Die Mütterrente III sorgt für eine Gleichstellung von Eltern mit vor 1992 geborenen Kindern und jenen mit jüngeren Kindern in der Rentenberechnung. Ab dem 1. Januar 2027 tritt die Mütterrente III in Kraft, die Auszahlung beginnt jedoch erst ab 2028.
Eltern, deren Kinder vor 1992 geboren wurden, profitieren von einer Erhöhung der Kindererziehungszeiten auf bis zu 36 Monate. Dies stellt eine erhebliche Verbesserung dar, da zuvor nur bis zu 12 Monate anerkannt wurden.
Rund zehn Millionen Rentnerinnen und Rentner könnten von dieser Reform profitieren.

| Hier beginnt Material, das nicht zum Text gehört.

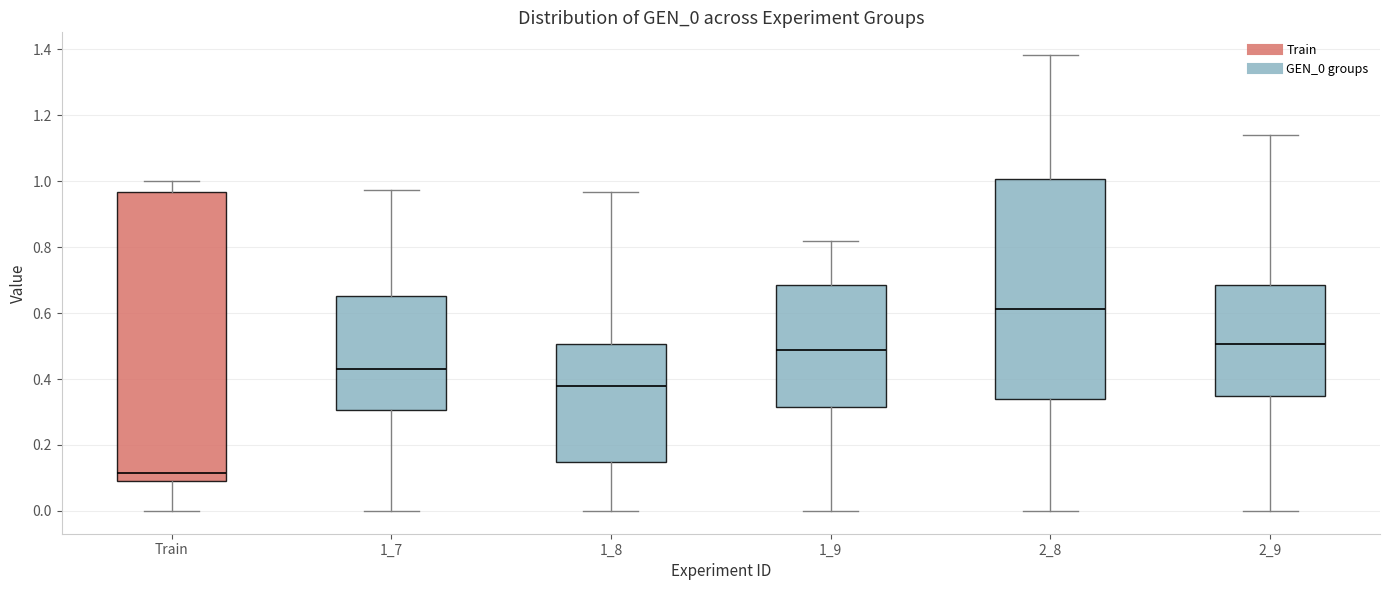

Where does the median line of the box for 2_9 sit on the y-axis? The values are not printed on the chart, so give them approximately, as read against the axis.

0.50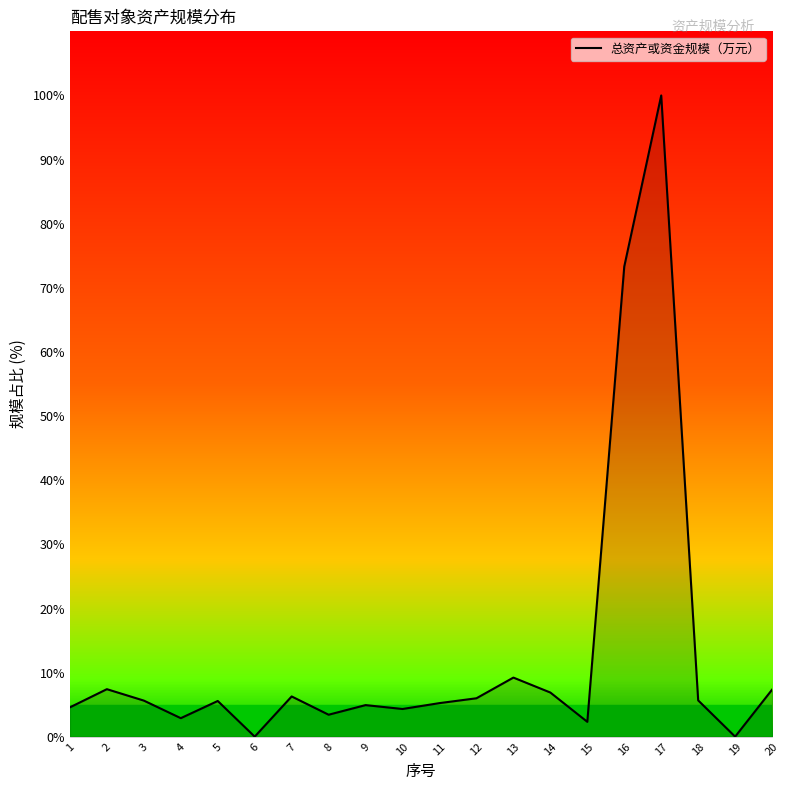

Is it true that the value at 1 is 7.9?

False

Die Mütterrente III wird nicht als separate Sozialleistung gezahlt, sondern ist Teil der gesetzlichen Rente.
Wichtige Fakten zur Mütterrente III:
- Die Kindererziehungszeiten werden für vor 1992 geborene Kinder auf bis zu 36 Monate erhöht.
- Ein halber Rentenpunkt hat derzeit einen monatlichen Wert von 20,40 Euro.
- Die jährlichen Mehrkosten durch die Mütterrente III belaufen sich auf etwa fünf Milliarden Euro.
Die Rentenversicherung wird die Anpassung der Renten weitgehend automatisch vornehmen. Dies betrifft nicht nur künftige Rentnerinnen und Rentner, sondern auch alle, die bereits eine Alters-, Erwerbsminderungs- oder Hinterbliebenenrente beziehen.
Die Reform baut auf den vorherigen Schritten Mütterrente I und II auf. Diese Maßnahmen haben bereits dazu beigetragen, die Gleichstellung in der Rentenberechnung zu fördern.
Die Mütterrente III könnte somit einen wichtigen Schritt zur Verbesserung der finanziellen Situation vieler Familien darstellen.